*** Begin section ***

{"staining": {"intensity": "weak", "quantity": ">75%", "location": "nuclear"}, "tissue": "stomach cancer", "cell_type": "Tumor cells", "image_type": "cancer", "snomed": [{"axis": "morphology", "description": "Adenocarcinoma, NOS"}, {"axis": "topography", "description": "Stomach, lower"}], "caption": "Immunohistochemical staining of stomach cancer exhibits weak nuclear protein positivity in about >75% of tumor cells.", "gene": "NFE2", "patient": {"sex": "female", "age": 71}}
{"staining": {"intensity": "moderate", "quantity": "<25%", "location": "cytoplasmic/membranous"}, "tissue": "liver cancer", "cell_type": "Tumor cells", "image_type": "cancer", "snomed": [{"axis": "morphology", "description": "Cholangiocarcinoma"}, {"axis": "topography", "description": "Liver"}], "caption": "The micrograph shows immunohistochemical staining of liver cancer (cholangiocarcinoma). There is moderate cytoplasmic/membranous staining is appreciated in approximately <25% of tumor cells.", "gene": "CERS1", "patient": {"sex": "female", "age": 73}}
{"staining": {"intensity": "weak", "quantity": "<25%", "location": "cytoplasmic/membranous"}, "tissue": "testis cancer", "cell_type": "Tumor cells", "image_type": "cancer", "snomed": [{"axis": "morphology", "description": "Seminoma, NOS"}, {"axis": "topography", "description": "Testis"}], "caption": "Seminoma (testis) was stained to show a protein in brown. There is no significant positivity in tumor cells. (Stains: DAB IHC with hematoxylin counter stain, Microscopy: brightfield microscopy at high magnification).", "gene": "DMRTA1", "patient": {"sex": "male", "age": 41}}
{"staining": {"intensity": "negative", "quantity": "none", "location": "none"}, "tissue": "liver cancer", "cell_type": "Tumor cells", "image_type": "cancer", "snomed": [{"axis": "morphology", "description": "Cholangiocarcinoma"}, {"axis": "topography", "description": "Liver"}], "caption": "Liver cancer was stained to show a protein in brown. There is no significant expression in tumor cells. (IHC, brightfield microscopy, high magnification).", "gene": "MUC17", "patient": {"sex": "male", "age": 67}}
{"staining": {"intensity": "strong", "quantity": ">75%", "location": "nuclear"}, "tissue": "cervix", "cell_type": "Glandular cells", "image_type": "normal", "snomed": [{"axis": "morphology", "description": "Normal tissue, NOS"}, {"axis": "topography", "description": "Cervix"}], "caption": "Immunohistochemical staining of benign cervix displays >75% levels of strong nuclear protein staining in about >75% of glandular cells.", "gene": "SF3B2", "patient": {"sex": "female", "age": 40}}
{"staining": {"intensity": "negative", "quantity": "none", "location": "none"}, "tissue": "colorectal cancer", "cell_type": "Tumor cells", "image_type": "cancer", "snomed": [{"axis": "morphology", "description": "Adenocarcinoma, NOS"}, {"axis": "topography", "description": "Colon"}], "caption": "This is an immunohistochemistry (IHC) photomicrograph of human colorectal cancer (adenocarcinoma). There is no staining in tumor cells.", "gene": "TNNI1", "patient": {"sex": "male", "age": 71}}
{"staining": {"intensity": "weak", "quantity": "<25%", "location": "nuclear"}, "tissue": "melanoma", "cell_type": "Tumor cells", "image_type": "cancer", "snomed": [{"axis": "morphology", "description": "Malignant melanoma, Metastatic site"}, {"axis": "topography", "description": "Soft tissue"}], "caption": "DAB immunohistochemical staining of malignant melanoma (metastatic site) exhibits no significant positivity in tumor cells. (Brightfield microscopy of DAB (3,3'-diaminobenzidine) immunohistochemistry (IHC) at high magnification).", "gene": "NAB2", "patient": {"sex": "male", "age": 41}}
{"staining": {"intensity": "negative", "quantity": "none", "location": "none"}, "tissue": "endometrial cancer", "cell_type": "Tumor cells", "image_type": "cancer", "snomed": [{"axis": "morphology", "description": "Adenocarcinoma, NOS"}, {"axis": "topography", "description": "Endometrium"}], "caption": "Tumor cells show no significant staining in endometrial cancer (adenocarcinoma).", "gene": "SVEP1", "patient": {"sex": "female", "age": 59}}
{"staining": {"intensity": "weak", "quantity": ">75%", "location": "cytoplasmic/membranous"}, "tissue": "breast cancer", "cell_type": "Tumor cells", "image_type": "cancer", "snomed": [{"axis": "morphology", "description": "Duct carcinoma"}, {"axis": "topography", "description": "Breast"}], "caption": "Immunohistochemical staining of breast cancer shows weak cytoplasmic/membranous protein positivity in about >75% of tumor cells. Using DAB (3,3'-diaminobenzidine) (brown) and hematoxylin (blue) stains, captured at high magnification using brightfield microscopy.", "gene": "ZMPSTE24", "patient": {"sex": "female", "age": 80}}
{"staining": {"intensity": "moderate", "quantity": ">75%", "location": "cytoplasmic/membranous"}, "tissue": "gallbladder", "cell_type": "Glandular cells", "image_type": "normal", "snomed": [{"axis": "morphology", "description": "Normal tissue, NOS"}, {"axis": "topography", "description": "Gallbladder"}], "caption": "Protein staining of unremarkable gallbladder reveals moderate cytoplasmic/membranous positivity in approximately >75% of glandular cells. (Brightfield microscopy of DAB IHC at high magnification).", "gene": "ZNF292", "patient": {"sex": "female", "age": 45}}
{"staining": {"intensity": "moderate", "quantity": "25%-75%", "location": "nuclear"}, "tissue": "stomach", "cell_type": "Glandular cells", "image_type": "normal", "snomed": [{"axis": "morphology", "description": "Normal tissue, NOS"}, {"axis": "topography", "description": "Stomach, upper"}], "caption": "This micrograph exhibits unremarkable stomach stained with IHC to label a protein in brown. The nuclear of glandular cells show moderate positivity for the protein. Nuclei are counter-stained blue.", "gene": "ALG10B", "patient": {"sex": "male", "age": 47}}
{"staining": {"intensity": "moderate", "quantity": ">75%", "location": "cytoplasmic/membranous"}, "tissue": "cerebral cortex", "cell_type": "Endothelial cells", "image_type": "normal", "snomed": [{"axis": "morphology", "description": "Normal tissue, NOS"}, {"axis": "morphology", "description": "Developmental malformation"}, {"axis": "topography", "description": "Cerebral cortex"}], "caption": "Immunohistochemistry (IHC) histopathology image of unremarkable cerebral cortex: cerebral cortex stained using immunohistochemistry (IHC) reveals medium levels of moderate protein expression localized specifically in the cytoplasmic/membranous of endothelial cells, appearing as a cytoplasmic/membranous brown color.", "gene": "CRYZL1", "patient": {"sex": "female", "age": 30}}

*** End section ***

**PROBLEM:** All of the data above should be transcribed exactly.

**RESPONSE TO THIS EXERCISE:**
{"staining": {"intensity": "weak", "quantity": ">75%", "location": "nuclear"}, "tissue": "stomach cancer", "cell_type": "Tumor cells", "image_type": "cancer", "snomed": [{"axis": "morphology", "description": "Adenocarcinoma, NOS"}, {"axis": "topography", "description": "Stomach, lower"}], "caption": "Immunohistochemical staining of stomach cancer exhibits weak nuclear protein positivity in about >75% of tumor cells.", "gene": "NFE2", "patient": {"sex": "female", "age": 71}}
{"staining": {"intensity": "moderate", "quantity": "<25%", "location": "cytoplasmic/membranous"}, "tissue": "liver cancer", "cell_type": "Tumor cells", "image_type": "cancer", "snomed": [{"axis": "morphology", "description": "Cholangiocarcinoma"}, {"axis": "topography", "description": "Liver"}], "caption": "The micrograph shows immunohistochemical staining of liver cancer (cholangiocarcinoma). There is moderate cytoplasmic/membranous staining is appreciated in approximately <25% of tumor cells.", "gene": "CERS1", "patient": {"sex": "female", "age": 73}}
{"staining": {"intensity": "weak", "quantity": "<25%", "location": "cytoplasmic/membranous"}, "tissue": "testis cancer", "cell_type": "Tumor cells", "image_type": "cancer", "snomed": [{"axis": "morphology", "description": "Seminoma, NOS"}, {"axis": "topography", "description": "Testis"}], "caption": "Seminoma (testis) was stained to show a protein in brown. There is no significant positivity in tumor cells. (Stains: DAB IHC with hematoxylin counter stain, Microscopy: brightfield microscopy at high magnification).", "gene": "DMRTA1", "patient": {"sex": "male", "age": 41}}
{"staining": {"intensity": "negative", "quantity": "none", "location": "none"}, "tissue": "liver cancer", "cell_type": "Tumor cells", "image_type": "cancer", "snomed": [{"axis": "morphology", "description": "Cholangiocarcinoma"}, {"axis": "topography", "description": "Liver"}], "caption": "Liver cancer was stained to show a protein in brown. There is no significant expression in tumor cells. (IHC, brightfield microscopy, high magnification).", "gene": "MUC17", "patient": {"sex": "male", "age": 67}}
{"staining": {"intensity": "strong", "quantity": ">75%", "location": "nuclear"}, "tissue": "cervix", "cell_type": "Glandular cells", "image_type": "normal", "snomed": [{"axis": "morphology", "description": "Normal tissue, NOS"}, {"axis": "topography", "description": "Cervix"}], "caption": "Immunohistochemical staining of benign cervix displays >75% levels of strong nuclear protein staining in about >75% of glandular cells.", "gene": "SF3B2", "patient": {"sex": "female", "age": 40}}
{"staining": {"intensity": "negative", "quantity": "none", "location": "none"}, "tissue": "colorectal cancer", "cell_type": "Tumor cells", "image_type": "cancer", "snomed": [{"axis": "morphology", "description": "Adenocarcinoma, NOS"}, {"axis": "topography", "description": "Colon"}], "caption": "This is an immunohistochemistry (IHC) photomicrograph of human colorectal cancer (adenocarcinoma). There is no staining in tumor cells.", "gene": "TNNI1", "patient": {"sex": "male", "age": 71}}
{"staining": {"intensity": "weak", "quantity": "<25%", "location": "nuclear"}, "tissue": "melanoma", "cell_type": "Tumor cells", "image_type": "cancer", "snomed": [{"axis": "morphology", "description": "Malignant melanoma, Metastatic site"}, {"axis": "topography", "description": "Soft tissue"}], "caption": "DAB immunohistochemical staining of malignant melanoma (metastatic site) exhibits no significant positivity in tumor cells. (Brightfield microscopy of DAB (3,3'-diaminobenzidine) immunohistochemistry (IHC) at high magnification).", "gene": "NAB2", "patient": {"sex": "male", "age": 41}}
{"staining": {"intensity": "negative", "quantity": "none", "location": "none"}, "tissue": "endometrial cancer", "cell_type": "Tumor cells", "image_type": "cancer", "snomed": [{"axis": "morphology", "description": "Adenocarcinoma, NOS"}, {"axis": "topography", "description": "Endometrium"}], "caption": "Tumor cells show no significant staining in endometrial cancer (adenocarcinoma).", "gene": "SVEP1", "patient": {"sex": "female", "age": 59}}
{"staining": {"intensity": "weak", "quantity": ">75%", "location": "cytoplasmic/membranous"}, "tissue": "breast cancer", "cell_type": "Tumor cells", "image_type": "cancer", "snomed": [{"axis": "morphology", "description": "Duct carcinoma"}, {"axis": "topography", "description": "Breast"}], "caption": "Immunohistochemical staining of breast cancer shows weak cytoplasmic/membranous protein positivity in about >75% of tumor cells. Using DAB (3,3'-diaminobenzidine) (brown) and hematoxylin (blue) stains, captured at high magnification using brightfield microscopy.", "gene": "ZMPSTE24", "patient": {"sex": "female", "age": 80}}
{"staining": {"intensity": "moderate", "quantity": ">75%", "location": "cytoplasmic/membranous"}, "tissue": "gallbladder", "cell_type": "Glandular cells", "image_type": "normal", "snomed": [{"axis": "morphology", "description": "Normal tissue, NOS"}, {"axis": "topography", "description": "Gallbladder"}], "caption": "Protein staining of unremarkable gallbladder reveals moderate cytoplasmic/membranous positivity in approximately >75% of glandular cells. (Brightfield microscopy of DAB IHC at high magnification).", "gene": "ZNF292", "patient": {"sex": "female", "age": 45}}
{"staining": {"intensity": "moderate", "quantity": "25%-75%", "location": "nuclear"}, "tissue": "stomach", "cell_type": "Glandular cells", "image_type": "normal", "snomed": [{"axis": "morphology", "description": "Normal tissue, NOS"}, {"axis": "topography", "description": "Stomach, upper"}], "caption": "This micrograph exhibits unremarkable stomach stained with IHC to label a protein in brown. The nuclear of glandular cells show moderate positivity for the protein. Nuclei are counter-stained blue.", "gene": "ALG10B", "patient": {"sex": "male", "age": 47}}
{"staining": {"intensity": "moderate", "quantity": ">75%", "location": "cytoplasmic/membranous"}, "tissue": "cerebral cortex", "cell_type": "Endothelial cells", "image_type": "normal", "snomed": [{"axis": "morphology", "description": "Normal tissue, NOS"}, {"axis": "morphology", "description": "Developmental malformation"}, {"axis": "topography", "description": "Cerebral cortex"}], "caption": "Immunohistochemistry (IHC) histopathology image of unremarkable cerebral cortex: cerebral cortex stained using immunohistochemistry (IHC) reveals medium levels of moderate protein expression localized specifically in the cytoplasmic/membranous of endothelial cells, appearing as a cytoplasmic/membranous brown color.", "gene": "CRYZL1", "patient": {"sex": "female", "age": 30}}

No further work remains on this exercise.